Aldıkları günlük kalori ölçüsü gelişmiş memlekette alınanın yarısından bile daha az. Kısaca beslenmelerine dikkat ettikleri bir gerçek. Ama yalnızca istikrarlı beslenmenin yalnız başına uzun yaşamak için ehil olmadığı bilinir. Elbette bunun dışında uzun yaşamayı sağlayan diğer birçok neden daha var .
Yaşadığımız etraftaki zehirli unsurlar, ozon deliğinden taşmış beğenilmeyen ultraviyole ışınları, sigara dumanı, gerilim ve çok spor,vücudumuzdaki hücreleri hür radikal bombardımanına tutmaktadır. Her gün, hücre çekirdeklerine en az 10.000 muaf radikal hamle etmektedir. Gerilim bu orantısı 10 kat daha artırmaktadır. Yanlış beslenme, sıhhatsiz ömür birtakım hücrelerde bundan daha ziyade sayıda akınlara yol açar. Kuşkusuz her hücum hücre metabolizmasına tesir etmekle kalmaz, devirle vücudumuzdaki genlerde de hasarlara yol açabilir.
UZUN ÖMÜRÜN SIRLARI
Araştırmacılar, uzun hayatın en değerli sırlarından biri de yemeklerde “az yağlı yemektir” diyor. Kuşkusuz bunun dışında yaşanılan coğrafik yerin de kıymeti var. Yağ olarak E ve B1 vitamini açısından varlıklı doğal yağlar, vücudun protein muhtaçlığını ise en düzgün yağ olarak bilinen omega 3 içeren balıklardan alan coğrafik bir yerde yaşayan ve ömürlerini koşullar gereği devamlı hareket halinde sürdüren kişilerin daha uzun yaşadıkları biliniyor .
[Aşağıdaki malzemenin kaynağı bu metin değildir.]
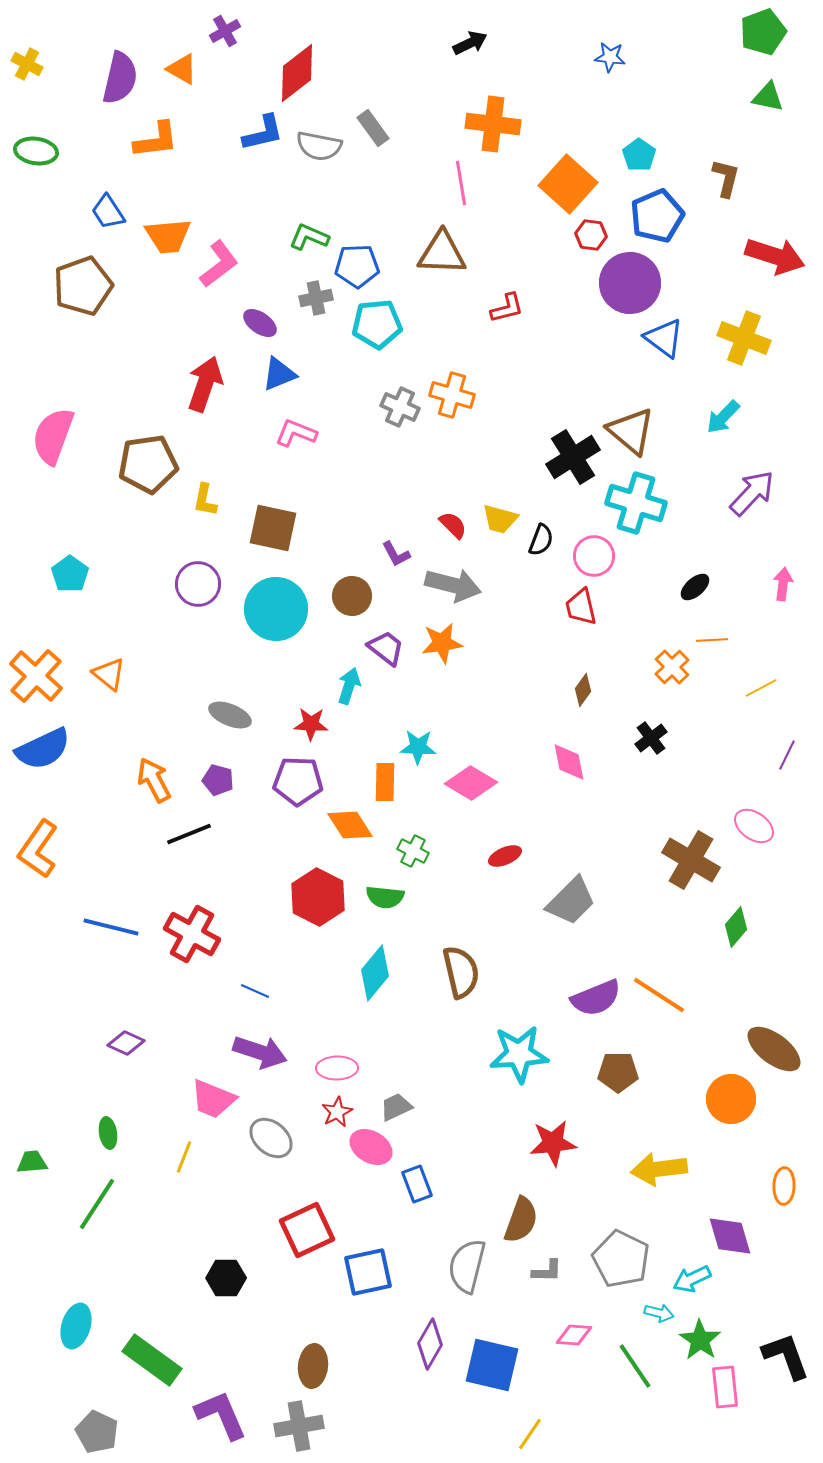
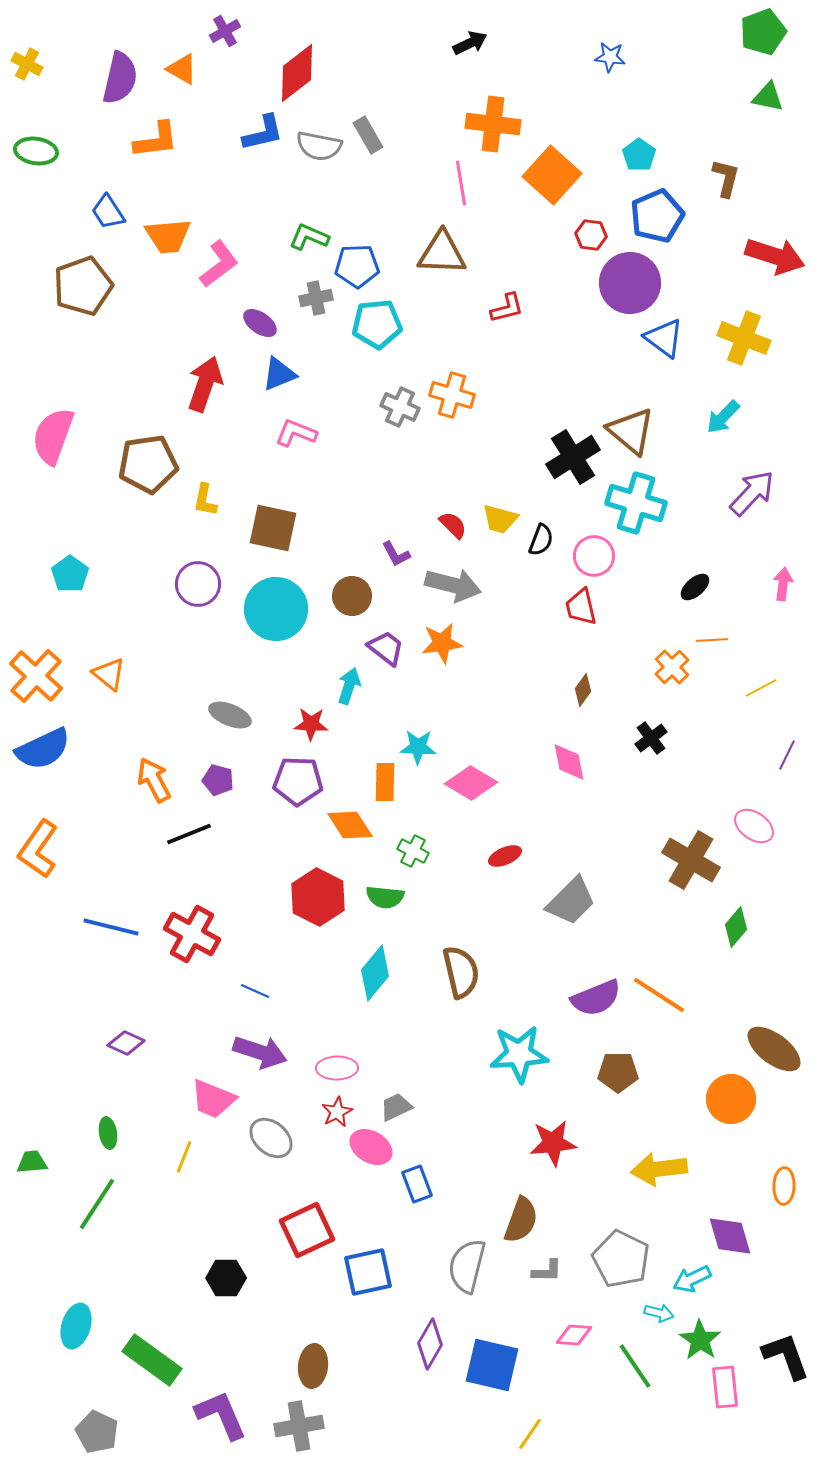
gray rectangle at (373, 128): moved 5 px left, 7 px down; rotated 6 degrees clockwise
orange square at (568, 184): moved 16 px left, 9 px up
Yerküremiz, hiçbir devrinde bu kadar yaşlıya mesken sahipliği yapmadı. 1960’lı yıllarda Almanya’ da 100 yaşını geçebilen fakat 300 kişi varken, günümüzde bu sayı orada 60 bine ulaştı. Bu kadar yüksek yaşlı öbeğin oluşması, başka bir deyişle toplulukta ortalama yaşın yükselmesi umumide ekonomik ve içtimaî gelişmesini tamamlamış güçlü memleketlerde görülmektedir.
Bunun en önemli sebepleri;
1 – Hijyenik koşulların düzelmesi : Gelişmiş devletlerde salgın illetlere neden olanmikropların üreyebileceği kaynaklar kurutulmuş ve ferdî paklığa kıymet verilerek duru bir muhitte hayat başlamıştır. Bunedenle birçok hastalık engellenebilmiştir.
2 – Tıbbın ilerlemesi : Bu varlıklı devletlerle kimse yalın bir illetten yahut salgından ötürü ölmez. Evvelce salgın halinde gelen enfeksiyon illetleri yüz binlerce kişinin topluca vefatına sebep olurdu. Artık acil yardım sayesinde kalp bunalımı ya da rastgele bir kaza geçirenler, büyük bir süratle sıhhat merkezlerine yetiştirilmekte ve hayata döndürülmektedir. Birçok illete deva bulunmuş, evvelce öldürücü olan bu üzere illetler artık ölümcül olmaktan çıkmıştırlar.
3 - Sağlıklı beslenme : Sağlıklı ve sahih beslenme ile ilgili haberler her geçen gün güncelleniyor. Azık unsurlarının çeşitleri çoğaldı. İmkanları olanlar suni besinler bölgesine gerçek koşullarda yetiştirilmiş doğal besinlerle beslenebilmektedir. Böylelikle güçlü devletlerin kişileri daha âlâ ve bilinçli beslenerek ömürlerini uzatabilmektedir.